Canadian banks and financial institutions are required to comply with sanctions. They will do so by adding the newly listed individuals to their existing monitoring systems, which may result in a minor compliance cost.
The amendments will create additional costs for businesses seeking permits that would authorize them to carry out specified activities or transactions that are otherwise prohibited.
Small business lens
The amendments potentially create additional costs for small businesses seeking permits that would authorize them to carry out specified activities or transactions that are otherwise prohibited. However, costs will likely be low as it is unlikely that Canadian small businesses have or will have dealings with the newly listed individuals. No significant loss of opportunities for small businesses is expected as a result of the amendments.
As there are no administrative costs associated with these regulatory amendments, the one-for-one rule does not apply.
Regulatory cooperation and alignment
While the amendments are not related to a work plan or commitment under a formal regulatory cooperation forum, they align with actions taken by like-minded partners, such as the EU.
Strategic environmental assessment
The amendments are unlikely to result in important environmental effects. In accordance with the Cabinet Directive on the Environmental Assessment of Policy, Plan and Program Proposals, a preliminary scan concluded that a strategic environmental assessment is not required.

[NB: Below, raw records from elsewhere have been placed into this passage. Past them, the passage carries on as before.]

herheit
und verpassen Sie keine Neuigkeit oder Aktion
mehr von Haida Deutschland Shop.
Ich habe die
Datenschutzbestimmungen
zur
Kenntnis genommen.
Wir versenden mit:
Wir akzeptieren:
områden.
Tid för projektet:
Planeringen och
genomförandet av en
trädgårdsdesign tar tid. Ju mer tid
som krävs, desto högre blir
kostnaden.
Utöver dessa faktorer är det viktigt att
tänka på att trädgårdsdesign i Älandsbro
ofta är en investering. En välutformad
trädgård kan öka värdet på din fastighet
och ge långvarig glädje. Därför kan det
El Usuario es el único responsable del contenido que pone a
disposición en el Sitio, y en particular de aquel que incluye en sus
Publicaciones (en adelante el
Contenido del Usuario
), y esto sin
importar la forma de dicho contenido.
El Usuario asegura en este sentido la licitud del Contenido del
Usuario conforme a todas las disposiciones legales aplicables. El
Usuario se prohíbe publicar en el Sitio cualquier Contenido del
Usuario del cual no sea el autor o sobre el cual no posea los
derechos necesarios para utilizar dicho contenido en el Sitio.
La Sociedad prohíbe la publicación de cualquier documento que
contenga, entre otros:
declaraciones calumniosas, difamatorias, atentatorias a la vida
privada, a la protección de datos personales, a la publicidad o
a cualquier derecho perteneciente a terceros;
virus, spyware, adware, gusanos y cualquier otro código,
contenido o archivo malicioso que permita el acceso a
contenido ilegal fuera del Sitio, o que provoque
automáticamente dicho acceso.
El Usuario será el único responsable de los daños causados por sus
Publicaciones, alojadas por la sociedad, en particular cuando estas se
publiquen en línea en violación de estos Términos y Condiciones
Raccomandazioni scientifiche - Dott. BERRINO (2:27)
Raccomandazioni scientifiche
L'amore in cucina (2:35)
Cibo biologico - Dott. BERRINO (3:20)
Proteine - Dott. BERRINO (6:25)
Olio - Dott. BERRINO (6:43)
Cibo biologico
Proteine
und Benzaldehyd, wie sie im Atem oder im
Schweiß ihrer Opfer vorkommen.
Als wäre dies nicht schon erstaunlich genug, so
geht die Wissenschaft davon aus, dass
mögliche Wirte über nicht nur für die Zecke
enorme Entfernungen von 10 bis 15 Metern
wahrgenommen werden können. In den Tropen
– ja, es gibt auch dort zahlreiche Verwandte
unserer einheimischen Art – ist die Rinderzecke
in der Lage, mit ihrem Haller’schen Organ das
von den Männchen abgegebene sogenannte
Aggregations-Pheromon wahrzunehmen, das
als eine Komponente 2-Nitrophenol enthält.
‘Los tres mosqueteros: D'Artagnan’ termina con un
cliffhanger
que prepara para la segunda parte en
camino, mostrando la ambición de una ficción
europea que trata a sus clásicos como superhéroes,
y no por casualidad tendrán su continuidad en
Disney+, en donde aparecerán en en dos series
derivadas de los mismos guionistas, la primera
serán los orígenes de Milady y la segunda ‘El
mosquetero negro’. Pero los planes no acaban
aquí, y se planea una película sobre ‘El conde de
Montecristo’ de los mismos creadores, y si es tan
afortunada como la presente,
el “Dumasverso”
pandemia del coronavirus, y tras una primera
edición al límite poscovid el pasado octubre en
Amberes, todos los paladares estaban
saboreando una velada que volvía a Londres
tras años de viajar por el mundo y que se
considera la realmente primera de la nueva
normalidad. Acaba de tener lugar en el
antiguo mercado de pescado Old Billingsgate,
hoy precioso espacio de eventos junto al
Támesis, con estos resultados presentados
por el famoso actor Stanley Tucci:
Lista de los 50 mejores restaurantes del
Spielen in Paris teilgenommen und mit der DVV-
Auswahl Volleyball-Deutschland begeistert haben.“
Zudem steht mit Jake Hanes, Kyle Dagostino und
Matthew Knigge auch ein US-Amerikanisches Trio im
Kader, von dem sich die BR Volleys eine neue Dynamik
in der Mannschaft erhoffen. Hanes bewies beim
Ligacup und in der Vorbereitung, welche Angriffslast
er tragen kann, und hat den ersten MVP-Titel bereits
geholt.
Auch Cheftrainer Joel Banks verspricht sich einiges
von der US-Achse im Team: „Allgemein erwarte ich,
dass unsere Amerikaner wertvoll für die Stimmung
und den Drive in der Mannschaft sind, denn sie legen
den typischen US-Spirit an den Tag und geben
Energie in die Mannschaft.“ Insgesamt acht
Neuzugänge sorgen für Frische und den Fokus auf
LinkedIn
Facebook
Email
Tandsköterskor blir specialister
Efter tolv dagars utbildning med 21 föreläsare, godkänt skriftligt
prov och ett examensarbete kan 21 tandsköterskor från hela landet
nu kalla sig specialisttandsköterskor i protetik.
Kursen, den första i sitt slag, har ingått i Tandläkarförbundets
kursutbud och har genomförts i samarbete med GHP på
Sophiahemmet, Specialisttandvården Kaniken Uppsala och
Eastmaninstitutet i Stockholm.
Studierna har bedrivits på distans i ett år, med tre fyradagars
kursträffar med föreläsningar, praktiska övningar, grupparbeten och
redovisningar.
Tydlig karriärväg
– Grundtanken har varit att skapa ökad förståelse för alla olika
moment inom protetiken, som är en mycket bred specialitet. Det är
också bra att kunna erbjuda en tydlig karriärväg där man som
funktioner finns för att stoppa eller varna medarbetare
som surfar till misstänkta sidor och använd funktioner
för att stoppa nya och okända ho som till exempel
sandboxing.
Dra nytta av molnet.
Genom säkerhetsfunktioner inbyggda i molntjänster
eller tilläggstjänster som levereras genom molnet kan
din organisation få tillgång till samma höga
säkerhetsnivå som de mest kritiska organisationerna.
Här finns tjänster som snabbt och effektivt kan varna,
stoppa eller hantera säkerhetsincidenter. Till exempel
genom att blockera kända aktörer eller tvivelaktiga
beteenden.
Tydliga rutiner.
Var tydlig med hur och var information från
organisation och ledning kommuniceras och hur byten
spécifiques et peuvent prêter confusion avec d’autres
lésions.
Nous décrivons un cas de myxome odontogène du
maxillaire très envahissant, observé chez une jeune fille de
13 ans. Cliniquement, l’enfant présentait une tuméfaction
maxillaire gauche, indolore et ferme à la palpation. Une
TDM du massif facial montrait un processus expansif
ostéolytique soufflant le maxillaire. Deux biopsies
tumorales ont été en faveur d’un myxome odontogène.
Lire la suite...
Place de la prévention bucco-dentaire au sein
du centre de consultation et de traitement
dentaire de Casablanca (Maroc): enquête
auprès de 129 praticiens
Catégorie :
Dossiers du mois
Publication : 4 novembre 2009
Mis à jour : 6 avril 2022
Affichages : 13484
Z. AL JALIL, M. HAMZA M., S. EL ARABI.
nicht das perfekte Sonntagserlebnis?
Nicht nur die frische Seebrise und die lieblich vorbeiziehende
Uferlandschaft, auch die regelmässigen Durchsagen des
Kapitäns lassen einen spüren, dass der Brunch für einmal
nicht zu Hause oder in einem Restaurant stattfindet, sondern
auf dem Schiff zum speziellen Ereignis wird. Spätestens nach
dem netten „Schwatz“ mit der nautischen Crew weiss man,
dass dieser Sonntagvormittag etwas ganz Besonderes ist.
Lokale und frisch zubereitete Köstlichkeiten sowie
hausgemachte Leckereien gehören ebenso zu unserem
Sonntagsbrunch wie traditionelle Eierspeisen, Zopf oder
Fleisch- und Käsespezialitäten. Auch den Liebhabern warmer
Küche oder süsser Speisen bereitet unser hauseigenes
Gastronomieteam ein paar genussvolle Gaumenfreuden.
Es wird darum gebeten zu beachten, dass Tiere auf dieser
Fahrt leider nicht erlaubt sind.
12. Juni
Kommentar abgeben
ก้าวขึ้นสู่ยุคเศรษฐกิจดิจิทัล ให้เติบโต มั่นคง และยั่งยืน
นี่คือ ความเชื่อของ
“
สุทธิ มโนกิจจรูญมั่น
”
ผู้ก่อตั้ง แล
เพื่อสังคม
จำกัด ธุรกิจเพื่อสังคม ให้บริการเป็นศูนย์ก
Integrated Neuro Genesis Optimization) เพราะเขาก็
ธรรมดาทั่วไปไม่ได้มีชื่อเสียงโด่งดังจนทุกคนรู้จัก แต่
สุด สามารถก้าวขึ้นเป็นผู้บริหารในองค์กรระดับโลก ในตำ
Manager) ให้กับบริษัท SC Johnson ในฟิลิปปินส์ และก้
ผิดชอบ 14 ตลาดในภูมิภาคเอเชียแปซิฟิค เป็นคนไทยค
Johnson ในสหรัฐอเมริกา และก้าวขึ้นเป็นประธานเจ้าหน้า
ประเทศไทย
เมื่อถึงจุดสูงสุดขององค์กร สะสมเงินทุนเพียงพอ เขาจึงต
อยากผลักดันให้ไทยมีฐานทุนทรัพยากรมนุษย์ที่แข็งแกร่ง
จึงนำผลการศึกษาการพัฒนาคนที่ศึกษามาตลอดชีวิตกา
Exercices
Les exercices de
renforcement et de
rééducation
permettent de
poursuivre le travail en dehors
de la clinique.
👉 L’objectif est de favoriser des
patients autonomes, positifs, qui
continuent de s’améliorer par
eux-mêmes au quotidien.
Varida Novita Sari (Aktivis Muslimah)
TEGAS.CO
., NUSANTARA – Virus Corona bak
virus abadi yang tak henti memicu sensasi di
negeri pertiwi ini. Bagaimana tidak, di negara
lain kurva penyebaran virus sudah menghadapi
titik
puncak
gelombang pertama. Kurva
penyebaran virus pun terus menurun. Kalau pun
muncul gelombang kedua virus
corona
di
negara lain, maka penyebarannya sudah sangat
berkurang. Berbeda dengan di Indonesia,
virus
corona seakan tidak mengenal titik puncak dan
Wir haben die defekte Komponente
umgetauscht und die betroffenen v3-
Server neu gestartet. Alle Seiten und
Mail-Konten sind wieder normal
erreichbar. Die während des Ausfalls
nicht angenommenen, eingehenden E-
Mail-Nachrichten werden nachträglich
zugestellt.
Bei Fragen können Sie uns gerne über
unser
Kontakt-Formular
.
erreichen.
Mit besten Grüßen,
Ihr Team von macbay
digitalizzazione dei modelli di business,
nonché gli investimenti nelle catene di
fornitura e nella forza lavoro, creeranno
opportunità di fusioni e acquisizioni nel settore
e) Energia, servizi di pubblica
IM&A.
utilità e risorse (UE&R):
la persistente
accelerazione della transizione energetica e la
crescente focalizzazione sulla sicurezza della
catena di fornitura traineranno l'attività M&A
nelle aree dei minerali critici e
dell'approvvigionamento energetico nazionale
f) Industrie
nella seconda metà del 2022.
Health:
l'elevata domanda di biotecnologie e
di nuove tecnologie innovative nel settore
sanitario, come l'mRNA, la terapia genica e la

Gender-based analysis plus (GBA+)
The subject of economic sanctions has previously been assessed for effects on gender and diversity. Although intended to facilitate a change in behaviour through economic pressure on individuals and entities in foreign states, sanctions under the Special Economic Measures Act can nevertheless have an unintended impact on certain vulnerable groups and individuals. Rather than affecting Russia as a whole, these targeted sanctions impact individuals and entities believed to be engaged in activities that directly or indirectly support, provide funding for or contribute to a violation of the sovereignty or territorial integrity of Ukraine. Therefore, these sanctions are unlikely to have a significant impact on vulnerable groups as compared to traditional broad-based economic sanctions directed toward a state, and limit the collateral effects to those dependent on those targeted individuals and entities.
The amendments are in direct response to the Russian invasion of Ukraine that began on February 24, 2022, which continues Russia’s blatant violation of Ukraine’s territorial integrity and sovereignty under international law. In coordination with actions being taken by Canada’s allies, the amendments seek to impose a direct economic cost on Russia and signal Canada’s strong condemnation of Russia’s latest violations of Ukraine’s territorial integrity and sovereignty.
Implementation, compliance and enforcement, and service standards
The names of the listed individuals will be available online for financial institutions to review and will be added to the Consolidated Canadian Autonomous Sanctions List. This will help to facilitate compliance with the amendments.
Canada’s sanctions regulations are enforced by the Royal Canadian Mounted Police and the Canada Border Services Agency. In accordance with section 8 of the Special Economic Measures Act, every person who knowingly contravenes or fails to comply with the Special Economic Measures (Russia) Regulations is liable, upon summary conviction, to a fine of not more than $25,000 or to imprisonment for a term of not more than one year, or to both; or, upon conviction on indictment, to imprisonment for a term of not more than five years.